Em primeiro lugar, as propagandas de alimentos industrializados, que normalmente contém açucares e adoçantes, causadores de obesidade, aumentaram consideravelmente. Essas publicidades que incentivam o consumo em massa, que teve seu início após a Primeira Guerra Mundial, atraem o público para comprarem seus produtos. Contudo, a difusão delas para crianças consiste em um grave problema, pois os menores ainda não têm noção dos problemas causados por esses alimentos, que podem levar ao ganho excessivo de peso. Logo, os comerciais envolvendo comidas que são direcionados ao público infantil devem ser proibidos.

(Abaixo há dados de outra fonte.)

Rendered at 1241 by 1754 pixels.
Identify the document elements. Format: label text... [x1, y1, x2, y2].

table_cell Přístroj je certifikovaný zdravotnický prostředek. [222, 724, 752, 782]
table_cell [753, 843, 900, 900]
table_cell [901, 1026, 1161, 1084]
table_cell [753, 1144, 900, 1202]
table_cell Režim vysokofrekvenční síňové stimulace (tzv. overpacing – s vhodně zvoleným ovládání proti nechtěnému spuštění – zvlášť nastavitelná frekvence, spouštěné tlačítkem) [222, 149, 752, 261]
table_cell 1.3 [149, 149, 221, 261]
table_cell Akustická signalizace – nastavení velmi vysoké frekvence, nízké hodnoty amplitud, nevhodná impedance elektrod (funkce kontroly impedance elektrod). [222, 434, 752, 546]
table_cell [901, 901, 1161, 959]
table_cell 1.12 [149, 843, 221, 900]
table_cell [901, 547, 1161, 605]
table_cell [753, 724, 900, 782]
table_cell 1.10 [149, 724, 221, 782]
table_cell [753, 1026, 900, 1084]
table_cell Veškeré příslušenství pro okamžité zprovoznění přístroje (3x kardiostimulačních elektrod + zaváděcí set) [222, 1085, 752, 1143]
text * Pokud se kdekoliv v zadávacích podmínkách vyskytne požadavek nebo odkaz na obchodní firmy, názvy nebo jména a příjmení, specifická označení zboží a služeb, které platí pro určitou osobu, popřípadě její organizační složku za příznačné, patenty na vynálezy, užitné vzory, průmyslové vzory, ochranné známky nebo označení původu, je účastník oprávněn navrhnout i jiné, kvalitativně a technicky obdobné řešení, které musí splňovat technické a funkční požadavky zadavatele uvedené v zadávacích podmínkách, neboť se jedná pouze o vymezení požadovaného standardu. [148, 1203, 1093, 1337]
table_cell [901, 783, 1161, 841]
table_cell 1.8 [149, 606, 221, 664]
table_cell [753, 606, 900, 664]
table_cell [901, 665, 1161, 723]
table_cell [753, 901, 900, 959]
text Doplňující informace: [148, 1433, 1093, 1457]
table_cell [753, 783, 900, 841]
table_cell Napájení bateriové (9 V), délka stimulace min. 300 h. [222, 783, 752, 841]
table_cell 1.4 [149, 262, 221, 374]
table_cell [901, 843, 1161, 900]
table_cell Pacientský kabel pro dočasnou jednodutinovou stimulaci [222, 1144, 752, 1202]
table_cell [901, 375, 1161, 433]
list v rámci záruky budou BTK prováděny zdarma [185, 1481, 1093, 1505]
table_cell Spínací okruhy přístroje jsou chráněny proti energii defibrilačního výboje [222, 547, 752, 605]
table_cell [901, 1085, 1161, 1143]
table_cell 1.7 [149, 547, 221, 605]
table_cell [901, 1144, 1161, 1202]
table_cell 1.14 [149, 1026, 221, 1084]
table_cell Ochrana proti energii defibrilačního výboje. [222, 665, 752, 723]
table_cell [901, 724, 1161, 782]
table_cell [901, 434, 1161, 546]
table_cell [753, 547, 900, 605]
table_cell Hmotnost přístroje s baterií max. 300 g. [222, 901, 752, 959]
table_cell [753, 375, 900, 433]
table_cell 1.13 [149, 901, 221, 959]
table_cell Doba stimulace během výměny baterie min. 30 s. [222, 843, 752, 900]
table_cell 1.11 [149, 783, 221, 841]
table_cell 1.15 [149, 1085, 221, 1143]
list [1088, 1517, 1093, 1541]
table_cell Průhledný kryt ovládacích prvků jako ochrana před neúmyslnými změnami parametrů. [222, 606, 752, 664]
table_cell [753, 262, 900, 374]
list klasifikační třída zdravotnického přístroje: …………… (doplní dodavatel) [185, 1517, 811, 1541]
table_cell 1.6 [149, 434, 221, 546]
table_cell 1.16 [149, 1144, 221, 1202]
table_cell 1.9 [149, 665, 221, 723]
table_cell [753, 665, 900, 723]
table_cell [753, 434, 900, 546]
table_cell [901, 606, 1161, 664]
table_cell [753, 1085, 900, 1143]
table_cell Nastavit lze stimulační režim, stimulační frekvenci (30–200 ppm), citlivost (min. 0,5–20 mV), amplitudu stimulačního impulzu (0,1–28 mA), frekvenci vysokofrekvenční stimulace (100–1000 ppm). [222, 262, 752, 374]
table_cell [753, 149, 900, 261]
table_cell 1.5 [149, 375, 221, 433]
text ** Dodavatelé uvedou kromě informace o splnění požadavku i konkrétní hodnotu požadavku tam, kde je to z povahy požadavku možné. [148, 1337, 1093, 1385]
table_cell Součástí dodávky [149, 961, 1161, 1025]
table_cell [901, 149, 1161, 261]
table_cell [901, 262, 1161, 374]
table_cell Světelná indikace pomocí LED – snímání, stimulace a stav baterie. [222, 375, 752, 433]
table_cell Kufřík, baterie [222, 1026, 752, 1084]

Em segundo lugar, o sedentarismo é um grande vilão no combate à obesidade infantil. Segundo o filósofo Aristóteles, “A felicidade e a saúde são incompatíveis com a ociosidade”. Entretanto, conforme as novas tecnologias atraíram a atenção dos jovens, as “antigas” brincadeiras que envolviam exercícios foram deixadas de lado, aumentando consideravelmente o número de crianças sedentárias. Dessa maneira, para que o combate à obesidade dos menores gere resultados, atividades físicas devem ser incentivadas.
Portanto, visando uma diminuição no número de crianças obesas, urge que o Governo proíba propagandas alimentícias visando o público infanto-juvenil. Além disso, ele deve promover palestras e campanhas, que podem ser realizadas nas escolas, de modo que haja a promoção de atividades físicas e a conscientização sobre a alimentação adequada, para que os vilões que geram o sobrepeso, o consumismo e o sedentarismo, possam ser combatidos. Só assim a obesidade infantil no Brasil será reduzida.